Casey Smitherman of the Elwood Community Schools, about 40 miles northeast of Indianapolis, was charged Jan. 15 with insurance fraud, identity deception, and official misconduct. 

Smitherman says she recently went to the home of a student who had missed school and saw he had symptoms of strep throat. After one clinic refused to treat him, she took him to another and said he was her son. Smitherman had an Amoxicillin prescription filled for the 15-year-old student in her son's name, court documents show. The insurance claim was for $233.

"I knew he did not have insurance, and I wanted to do all I could to help him get well. I know this action was wrong.
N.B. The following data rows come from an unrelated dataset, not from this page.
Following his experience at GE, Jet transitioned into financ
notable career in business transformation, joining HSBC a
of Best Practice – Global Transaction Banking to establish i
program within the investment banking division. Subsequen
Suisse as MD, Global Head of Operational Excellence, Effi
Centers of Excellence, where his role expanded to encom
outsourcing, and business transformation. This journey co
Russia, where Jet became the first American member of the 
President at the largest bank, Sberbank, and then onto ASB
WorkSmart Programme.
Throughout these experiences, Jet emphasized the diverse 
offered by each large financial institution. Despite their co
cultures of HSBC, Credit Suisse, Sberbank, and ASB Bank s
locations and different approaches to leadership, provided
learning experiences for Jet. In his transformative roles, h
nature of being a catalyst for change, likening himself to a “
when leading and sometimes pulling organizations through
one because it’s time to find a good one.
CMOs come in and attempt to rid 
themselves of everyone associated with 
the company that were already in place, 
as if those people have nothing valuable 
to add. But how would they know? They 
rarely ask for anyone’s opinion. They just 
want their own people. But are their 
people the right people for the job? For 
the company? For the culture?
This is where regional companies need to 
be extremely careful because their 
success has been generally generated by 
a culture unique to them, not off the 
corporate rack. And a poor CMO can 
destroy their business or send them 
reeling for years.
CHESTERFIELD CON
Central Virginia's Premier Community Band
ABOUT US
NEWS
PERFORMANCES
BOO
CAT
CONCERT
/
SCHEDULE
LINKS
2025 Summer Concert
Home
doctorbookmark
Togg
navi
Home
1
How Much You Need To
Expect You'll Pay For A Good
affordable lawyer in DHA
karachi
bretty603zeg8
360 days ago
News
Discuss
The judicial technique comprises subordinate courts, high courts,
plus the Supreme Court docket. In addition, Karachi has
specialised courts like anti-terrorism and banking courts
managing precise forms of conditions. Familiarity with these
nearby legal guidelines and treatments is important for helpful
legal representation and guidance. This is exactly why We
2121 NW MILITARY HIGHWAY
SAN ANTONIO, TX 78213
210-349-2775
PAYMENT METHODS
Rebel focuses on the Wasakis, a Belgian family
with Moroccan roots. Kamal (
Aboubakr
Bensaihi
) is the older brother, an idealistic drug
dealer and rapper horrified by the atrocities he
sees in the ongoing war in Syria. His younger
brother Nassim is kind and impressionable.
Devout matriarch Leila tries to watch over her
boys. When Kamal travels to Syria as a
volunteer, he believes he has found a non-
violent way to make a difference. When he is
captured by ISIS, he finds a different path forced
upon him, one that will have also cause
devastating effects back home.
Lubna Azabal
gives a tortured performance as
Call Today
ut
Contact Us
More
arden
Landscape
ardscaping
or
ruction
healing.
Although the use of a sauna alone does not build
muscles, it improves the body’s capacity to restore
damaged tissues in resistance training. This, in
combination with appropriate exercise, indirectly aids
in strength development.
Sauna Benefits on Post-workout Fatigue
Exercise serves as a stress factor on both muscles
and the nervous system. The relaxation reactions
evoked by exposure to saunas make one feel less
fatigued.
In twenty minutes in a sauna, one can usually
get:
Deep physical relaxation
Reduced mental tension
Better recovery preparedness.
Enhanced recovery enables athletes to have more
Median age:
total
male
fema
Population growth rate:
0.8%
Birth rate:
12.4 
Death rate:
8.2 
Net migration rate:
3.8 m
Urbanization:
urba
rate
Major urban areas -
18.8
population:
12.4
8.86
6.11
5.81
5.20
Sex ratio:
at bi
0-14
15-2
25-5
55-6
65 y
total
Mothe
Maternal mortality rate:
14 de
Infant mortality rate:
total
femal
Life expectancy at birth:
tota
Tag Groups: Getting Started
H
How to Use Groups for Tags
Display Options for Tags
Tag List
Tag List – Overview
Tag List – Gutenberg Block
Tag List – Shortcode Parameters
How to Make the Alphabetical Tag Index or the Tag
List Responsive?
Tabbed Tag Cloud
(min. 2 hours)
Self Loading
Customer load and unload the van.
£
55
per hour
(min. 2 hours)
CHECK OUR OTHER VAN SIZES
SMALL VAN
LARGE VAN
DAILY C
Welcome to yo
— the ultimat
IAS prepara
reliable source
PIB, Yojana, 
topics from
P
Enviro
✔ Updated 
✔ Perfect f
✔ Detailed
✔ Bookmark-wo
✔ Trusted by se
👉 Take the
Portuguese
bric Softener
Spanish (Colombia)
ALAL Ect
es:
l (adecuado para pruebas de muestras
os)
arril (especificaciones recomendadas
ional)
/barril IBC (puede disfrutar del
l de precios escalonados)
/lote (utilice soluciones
In the moment, my only concern was for this child’s health," Smitherman told The Herald Bulletin.

Her attorney Bryan Williams told the news outlet that Smitherman, under an agreement with Madison County Prosecutor’s Office, will enter a diversion program allowing dismissal of the charges if she avoids further arrests in the coming year. 

The president of the school board says Smitherman has its support.

"It’s already been determined she is not going to have any convictions for what she did," Willams told the Herald Bulletin. "That’s the prosecutor's realization she made a mistake but with good intentions. It’s not like they are giving her special treatment. This is for people who have never had arrests or convictions before."

The Bulletin reports, citing court documents, Smitherman and her husband had previously helped the student, buying him clothing and cleaning the home where the boy lived with a guardian.

According to the Indiana Department of Education, more than 60 percent of Elwood Community Schools’ students are eligible for free or reduced-fee lunch, an indicator of the poverty rate in the district.